6) Splitting Our Data

Now we will split our data into training data and testing data using train_test_split.

# Split data into training and testing data to verify accuracy after fitting the model
from sklearn.model_selection import train_test_split
x_train, x_test, y_train, y_test = train_test_split(
    X,
    Y, 
    test_size = 0.25, 
    random_state=42
)
print('Shape of training data is: ',  x_train.shape)
print('Shape of testing data is: ',   x_test.shape)

7) Creating Model

In this step, we will be creating a Sequential model with the help of TensorFlow and Keras. In the model we have created three Dense layers in which one is the input layer with 128 hidden layers and the activation function is relu, and the second layer consists of 64 hidden layers with activation function relu and the third layer is final output layer and activation function is sigmoid.

import tensorflow
from tensorflow.keras.models import Sequential
from tensorflow.keras.layers import Dense, Activation, Dropout

model = Sequential()
model.add(Dense(128, input_dim=30, activation='relu'))
model.add(Dropout(0.5))
model.add(Dense(64,activation = 'relu'))
model.add(Dropout(0.5))
model.add(Dense(1))
model.add(Activation('sigmoid'))

8) Compile and Fit Machine Learning Model to Our Training Data

Compile the model and view a summary of the model

model.compile(
    loss = 'binary_crossentropy', 
    optimizer = 'adam' , 
    metrics = ['accuracy']
)
model.summary()

Fit the model to see the accuracy of training data

# fit with no early stopping or other callbacks:
history = model.fit(
    x_train,y_train,verbose = 1,
    epochs = 100, 
    batch_size = 64,
    validation_data = (x_test,y_test)
)

8) Visualizing Our Training Accuracy and Validation Accuracy

In this step, we will be analyzing our training accuracy and validation accuracy and also we will be plotting losses at each epoch with the help of matplotlib library.

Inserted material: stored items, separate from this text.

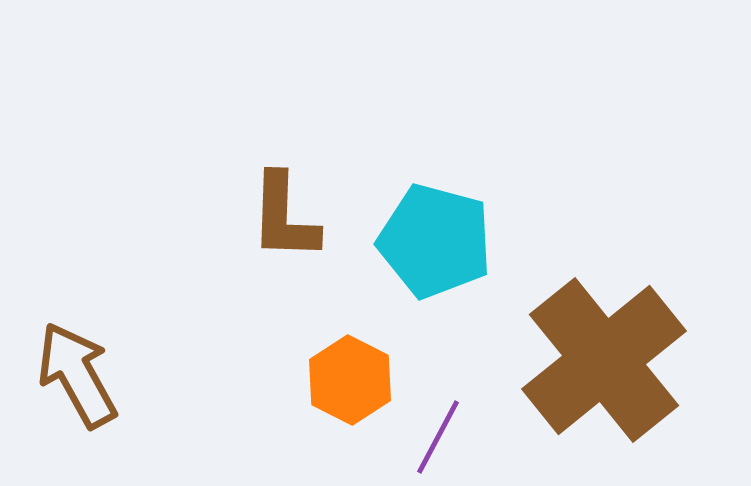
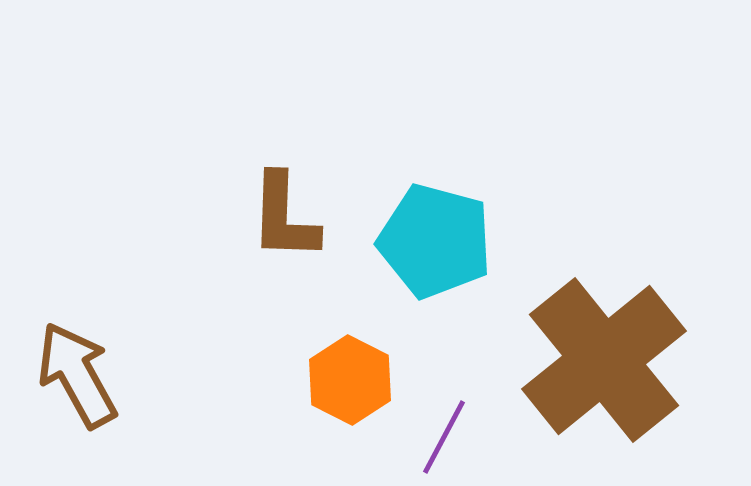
purple line: moved 6 px right
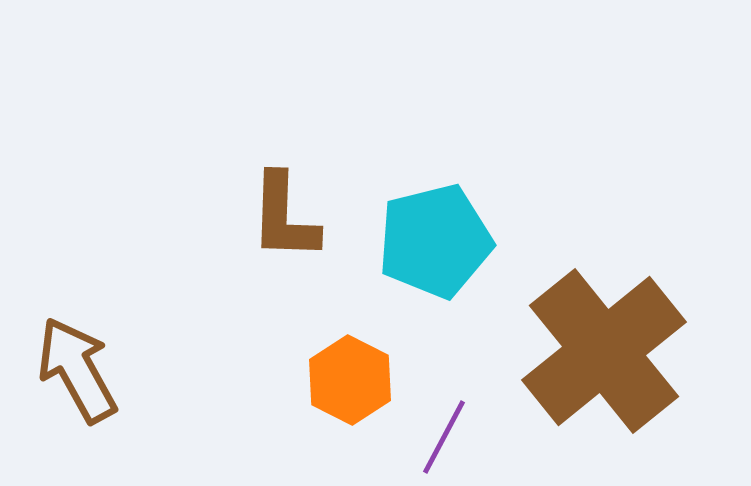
cyan pentagon: rotated 29 degrees counterclockwise
brown cross: moved 9 px up
brown arrow: moved 5 px up
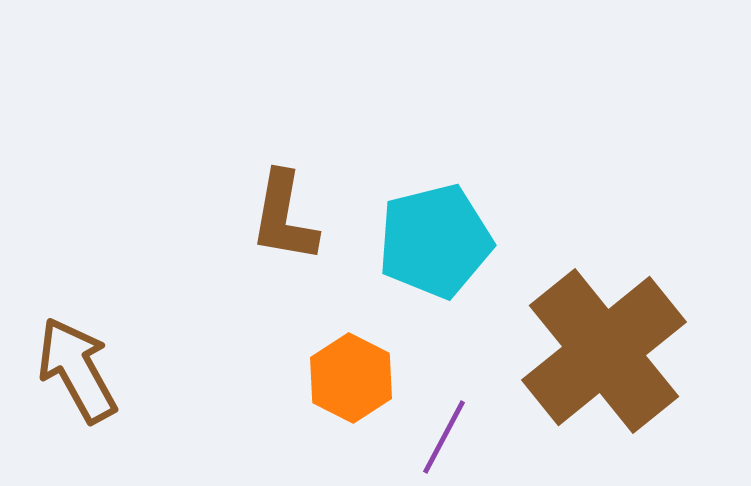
brown L-shape: rotated 8 degrees clockwise
orange hexagon: moved 1 px right, 2 px up
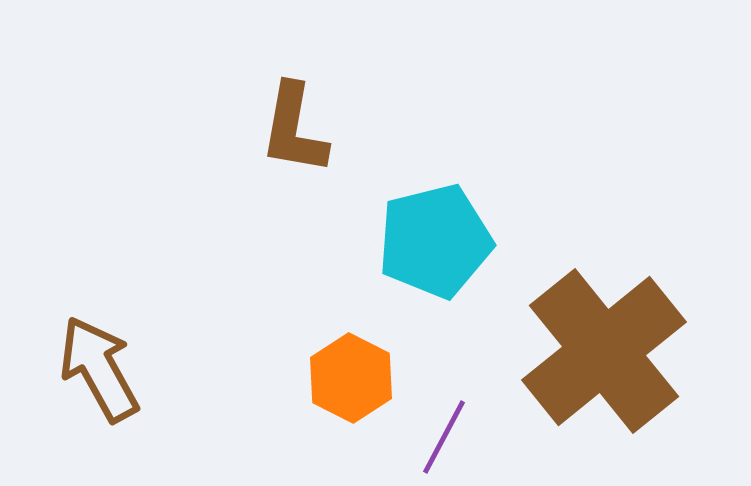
brown L-shape: moved 10 px right, 88 px up
brown arrow: moved 22 px right, 1 px up
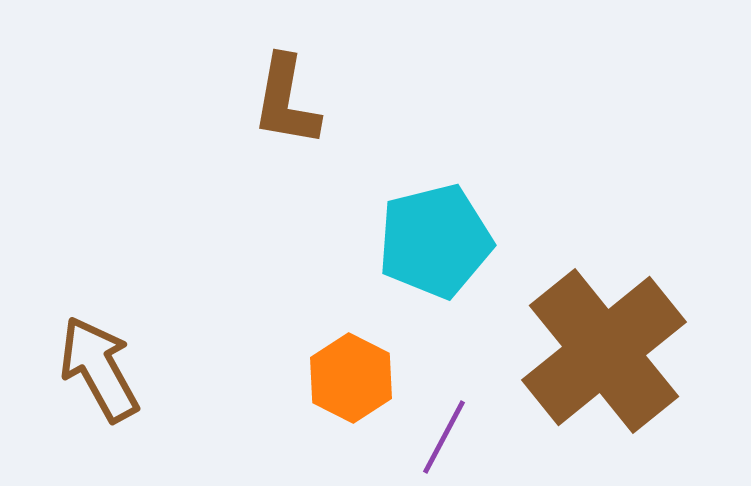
brown L-shape: moved 8 px left, 28 px up
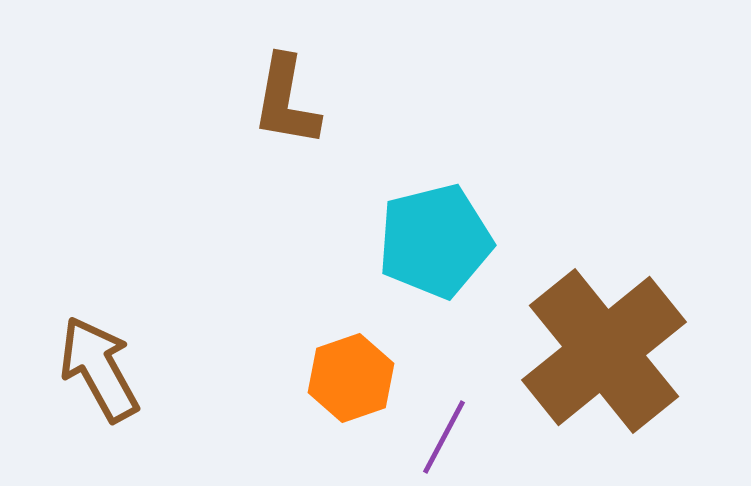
orange hexagon: rotated 14 degrees clockwise
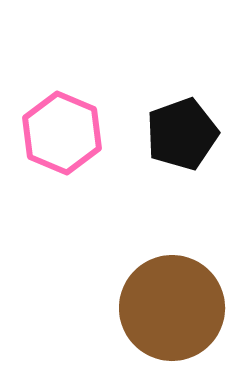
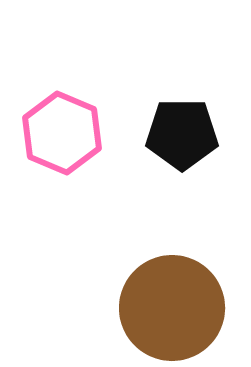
black pentagon: rotated 20 degrees clockwise
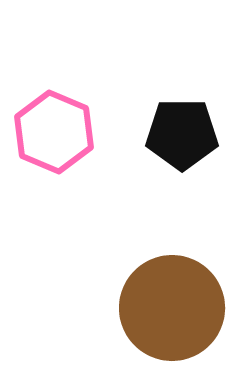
pink hexagon: moved 8 px left, 1 px up
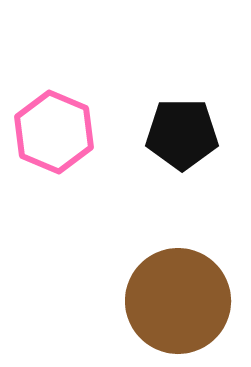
brown circle: moved 6 px right, 7 px up
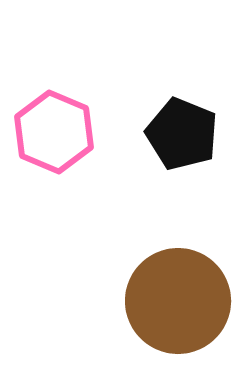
black pentagon: rotated 22 degrees clockwise
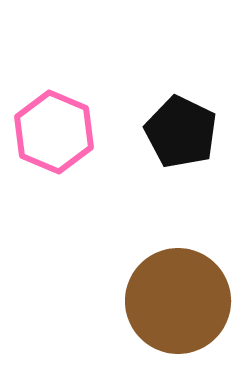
black pentagon: moved 1 px left, 2 px up; rotated 4 degrees clockwise
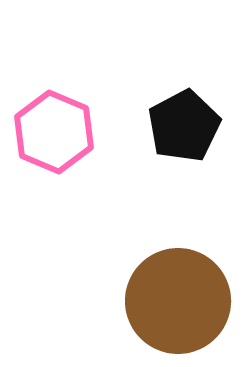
black pentagon: moved 3 px right, 6 px up; rotated 18 degrees clockwise
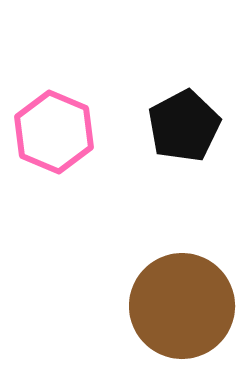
brown circle: moved 4 px right, 5 px down
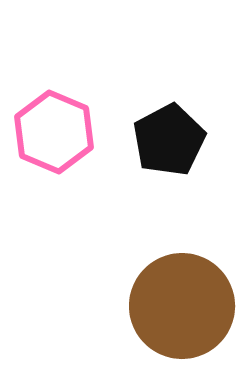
black pentagon: moved 15 px left, 14 px down
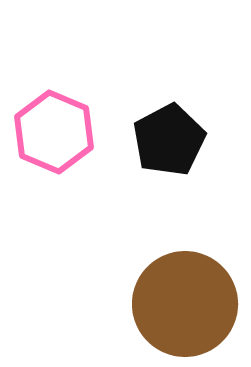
brown circle: moved 3 px right, 2 px up
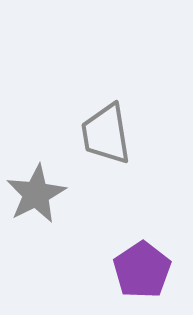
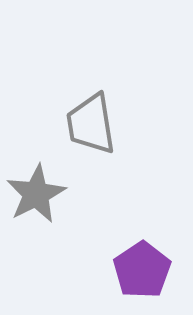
gray trapezoid: moved 15 px left, 10 px up
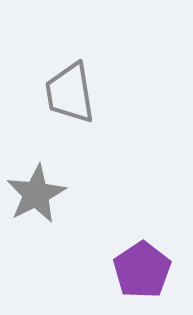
gray trapezoid: moved 21 px left, 31 px up
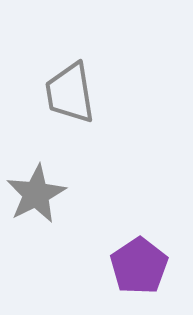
purple pentagon: moved 3 px left, 4 px up
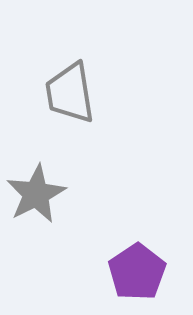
purple pentagon: moved 2 px left, 6 px down
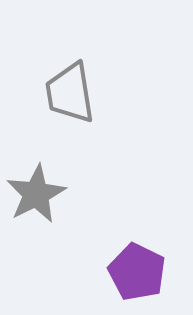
purple pentagon: rotated 12 degrees counterclockwise
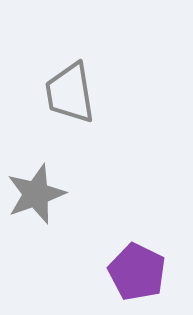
gray star: rotated 8 degrees clockwise
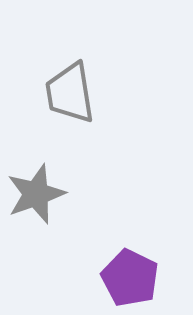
purple pentagon: moved 7 px left, 6 px down
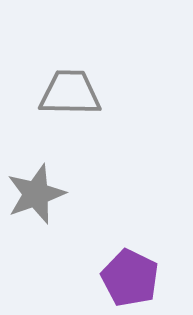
gray trapezoid: rotated 100 degrees clockwise
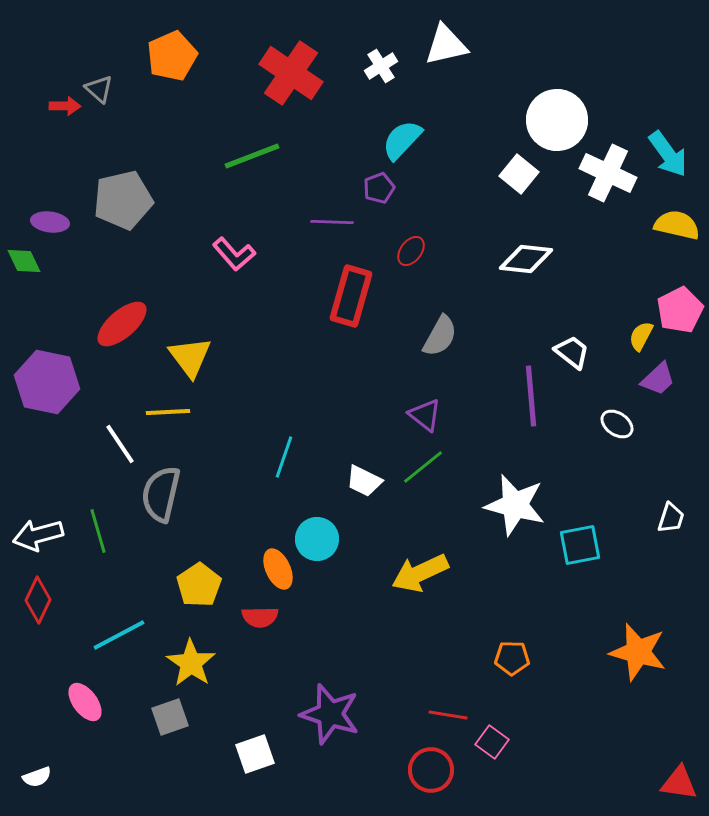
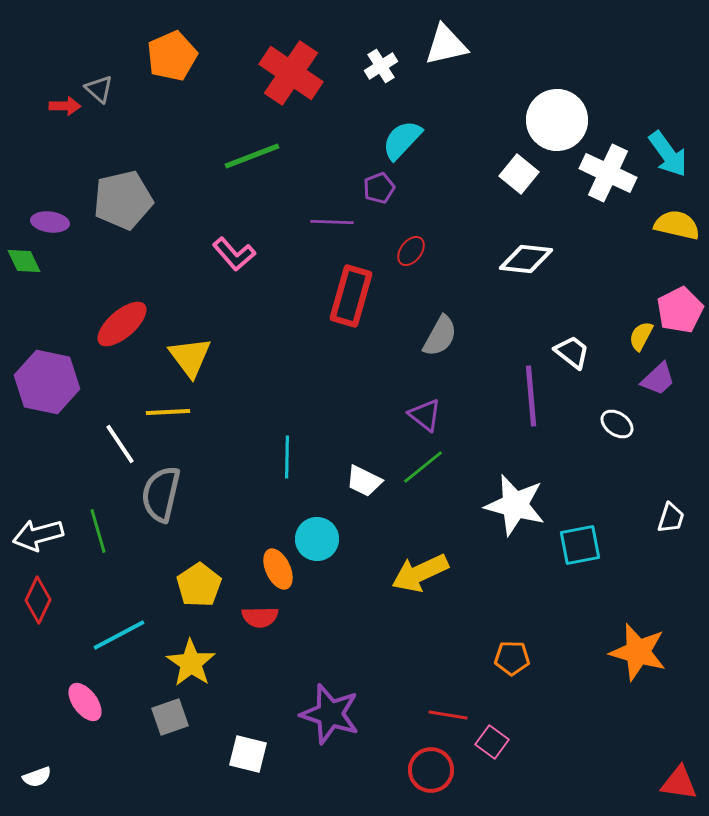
cyan line at (284, 457): moved 3 px right; rotated 18 degrees counterclockwise
white square at (255, 754): moved 7 px left; rotated 33 degrees clockwise
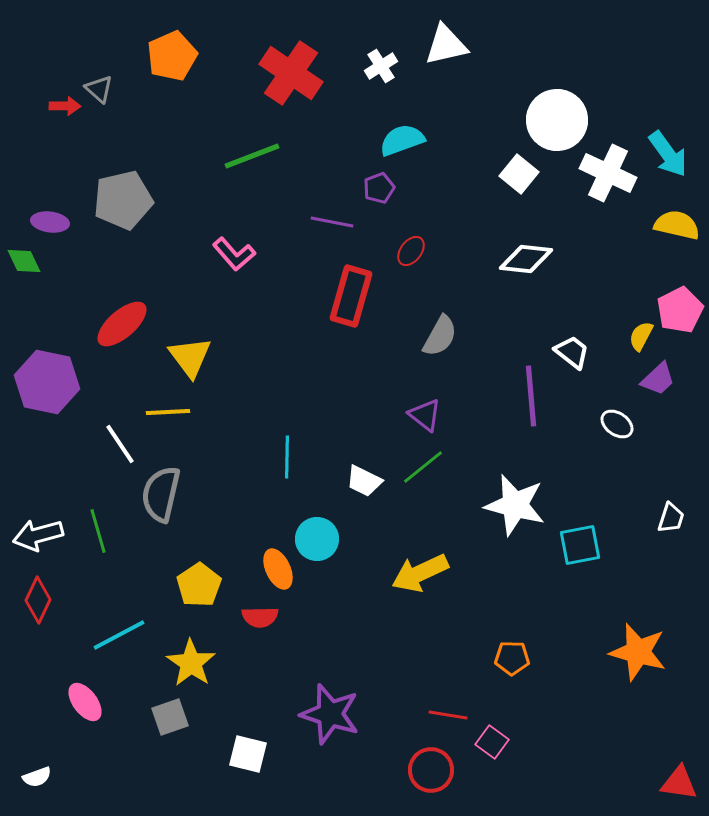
cyan semicircle at (402, 140): rotated 27 degrees clockwise
purple line at (332, 222): rotated 9 degrees clockwise
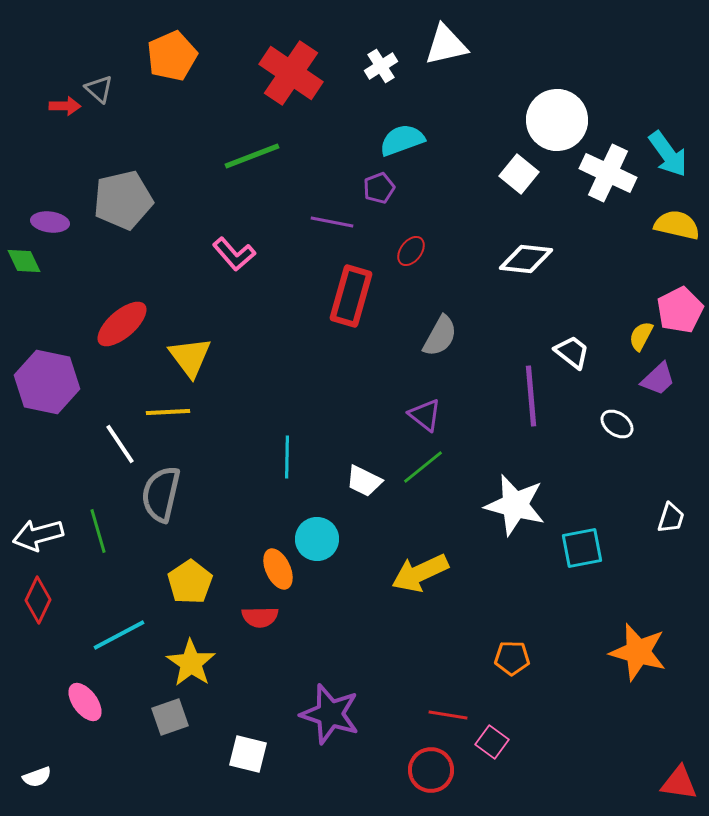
cyan square at (580, 545): moved 2 px right, 3 px down
yellow pentagon at (199, 585): moved 9 px left, 3 px up
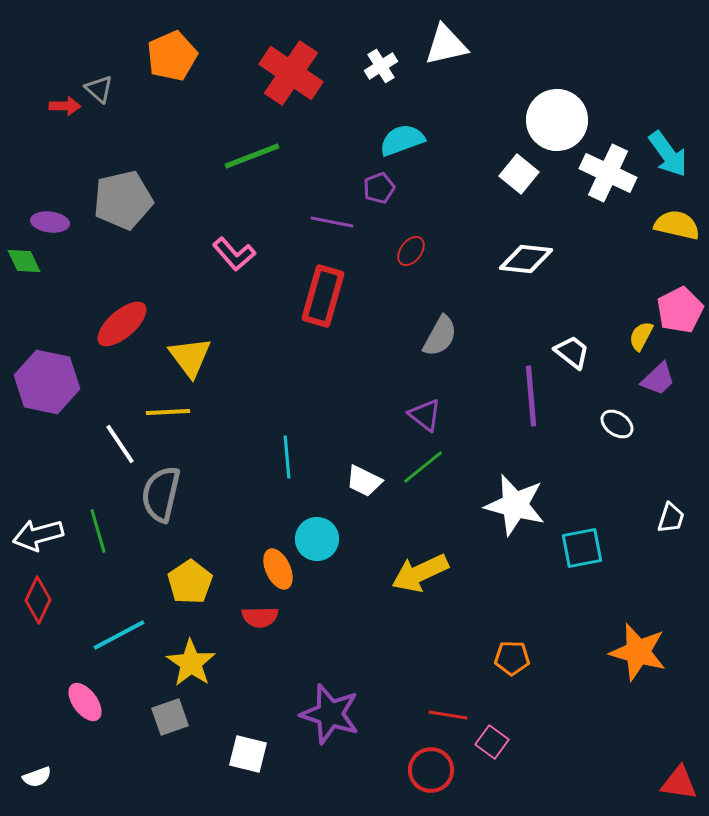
red rectangle at (351, 296): moved 28 px left
cyan line at (287, 457): rotated 6 degrees counterclockwise
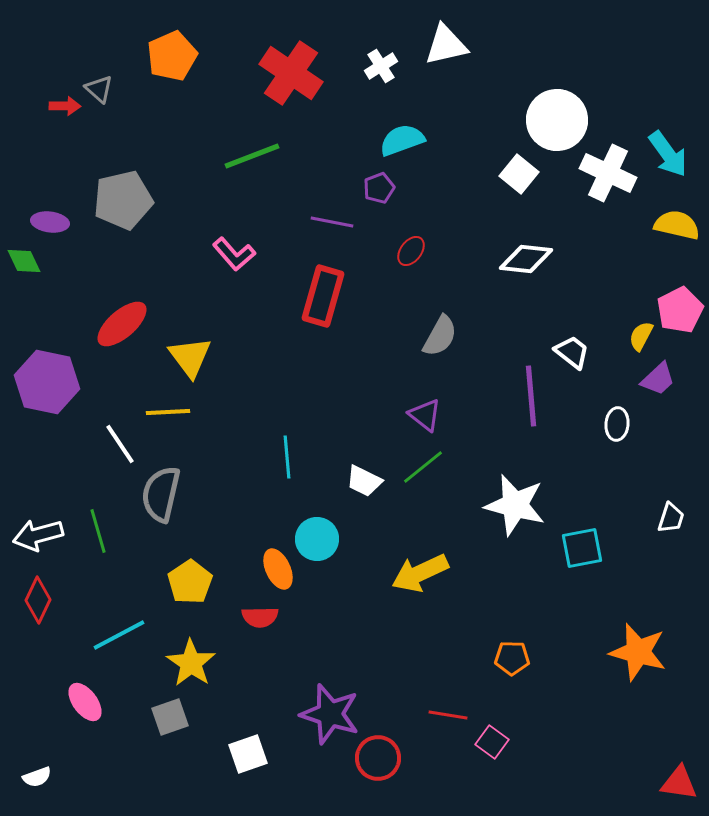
white ellipse at (617, 424): rotated 60 degrees clockwise
white square at (248, 754): rotated 33 degrees counterclockwise
red circle at (431, 770): moved 53 px left, 12 px up
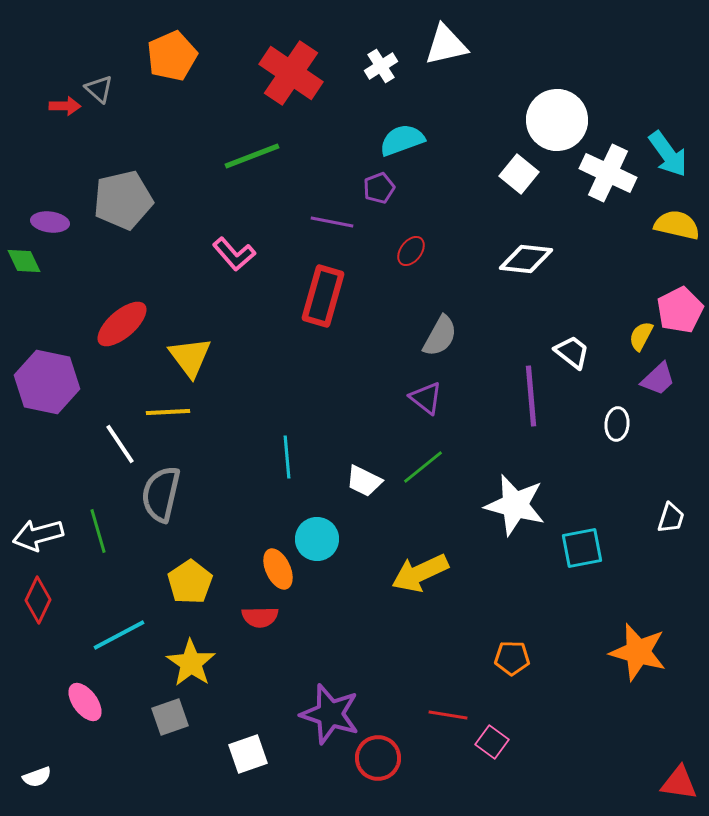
purple triangle at (425, 415): moved 1 px right, 17 px up
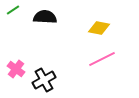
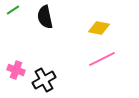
black semicircle: rotated 105 degrees counterclockwise
pink cross: moved 1 px down; rotated 18 degrees counterclockwise
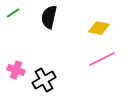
green line: moved 3 px down
black semicircle: moved 4 px right; rotated 25 degrees clockwise
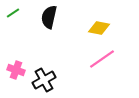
pink line: rotated 8 degrees counterclockwise
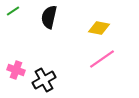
green line: moved 2 px up
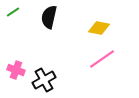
green line: moved 1 px down
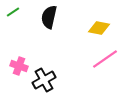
pink line: moved 3 px right
pink cross: moved 3 px right, 4 px up
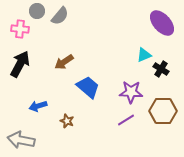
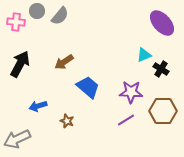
pink cross: moved 4 px left, 7 px up
gray arrow: moved 4 px left, 1 px up; rotated 36 degrees counterclockwise
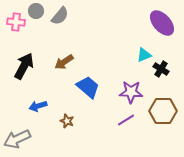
gray circle: moved 1 px left
black arrow: moved 4 px right, 2 px down
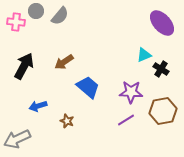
brown hexagon: rotated 12 degrees counterclockwise
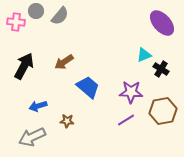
brown star: rotated 16 degrees counterclockwise
gray arrow: moved 15 px right, 2 px up
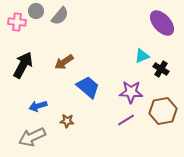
pink cross: moved 1 px right
cyan triangle: moved 2 px left, 1 px down
black arrow: moved 1 px left, 1 px up
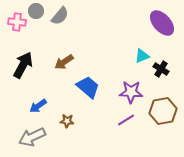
blue arrow: rotated 18 degrees counterclockwise
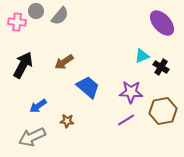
black cross: moved 2 px up
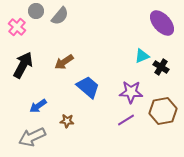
pink cross: moved 5 px down; rotated 36 degrees clockwise
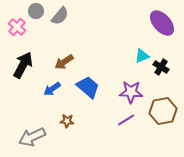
blue arrow: moved 14 px right, 17 px up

# plot the training and validation accuracy and loss at each epochs:
loss = history.history['loss']
val_loss = history.history['val_loss']
epochs = range(1,len(loss)+1)
plt.plot(epochs,loss,'y',label = 'Training loss')
plt.plot(epochs,val_loss,'r',label = 'Validation loss')
plt.title('TechVidvan Training and Validation loss')
plt.xlabel('Epochs')
plt.ylabel('Loss')
plt.legend()
plt.show()

acc = history.history['accuracy']
val_acc = history.history['val_accuracy']
plt.plot(epochs,acc,'y',label = 'Training acc')
plt.plot(epochs,val_acc,'r',label = 'Validation acc')
plt.title('TechVidvan Training and Validation accuracy')
plt.xlabel('Epochs')
plt.ylabel('Accuracy')
plt.legend()
plt.show()

10) Prediction and Visualizing our Model Accuracy on Test Data

This is the last step in which we will be seeing our model prediction of test data.

# Predicting the Test set results:
y_pred = model.predict(x_test)
y_pred = (y_pred > 0.5)

# Making the Confusion Matrix:
from sklearn.metrics import confusion_matrix
cm = confusion_matrix(y_test,y_pred)

sns.heatmap(cm, annot = True)

In this, we can see that our model is working very efficiently and accurately in classifying whether the breast cancer is of Malignant type or Benign type.

Summary

We have created a Breast Cancer Classification project in a very easy way using a Neural network. Our model accuracy is 98.8 % on training data and 97.9% accuracy on validation data. As we have also seen that our model is classifying test data very efficiently and accurately.

So in this project, we have learned how to analyze and visualize the data using pandas and matplotlib libraries. We have also learned the use of LabelEncoder, MinMaxScaler.